The moon seemed to recoil from the Sun-Dappled Pavilion, its pale light eclipsed by the shimmering, stardust-veined radiance of the entity that had once been Yin Yue. In the center of the garden, the Mother of Cosmos stood ten feet tall, her silhouette framed by ten arms that moved with the slow, terrifying grace of a galaxy's rotation. Each hand clutched a divine instrument of destruction, their humming vibrations shaking the very marrow of the men who surrounded her.
The hundred-plus mercenaries, hardened killers who had survived border skirmishes and underworld wars, were paralyzed.
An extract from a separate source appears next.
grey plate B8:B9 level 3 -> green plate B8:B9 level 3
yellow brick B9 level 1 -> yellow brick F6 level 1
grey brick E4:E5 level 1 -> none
The air had become thick, flavored with the metallic tang of cosmic ozone and the cold, airless vacuum of the void.
Finally, one mercenary—a scarred veteran with a jagged scar running across his nose—spat on the blood-soaked marble. He gripped his heavy claymore with white-knuckled desperation, his voice cracking as he tried to rally his failing courage.
"Don't let the light fool you!" he bellowed, though his knees trembled. "It's just a little girl playing with fancy illusions! Some flashy transformation won't stop a hundred blades! She's still just a—"
He never finished the sentence.
Yin Yue didn't even seem to look at him. One of her secondary right arms, draped in the translucent, starry matter of Zyvaleth's grace, flicked forward. The Spear of the Void—a weapon carved from the heart of a dead star—vanished from her grip.
There was no sound of a projectile traveling through the air. There was only the sudden, violent thwack of impact. The mercenary's head didn't just split; it detonated. The force of the divine spear hitting his skull was so absolute that his head blasted apart like a ripe melon dropped from a mountain peak, spraying brains and bone fragments over his comrades.
Before the headless corpse could even begin to slump, the spear blurred and reappeared in Yin Yue's hand as if it had never left. Not a drop of blood stained its obsidian tip.
Yin Yue turned her gaze toward Yuan Mo. Her eyes, once a bright and bubbly amber, were now twin swirling nebulae of violet and gold. A faint, cruel smirk played on her lips—a expression that looked entirely alien on her youthful face.
"Well?" her voice echoed, a haunting chorus of a thousand whispers layered over her own. "How much longer are you all going to stand there like statues? I thought you came here to kill a 'pig-tailed brat.' Surely a hundred 'great warriors' aren't afraid of one little girl?"
The mockery was the final spark in the powder keg of their terror.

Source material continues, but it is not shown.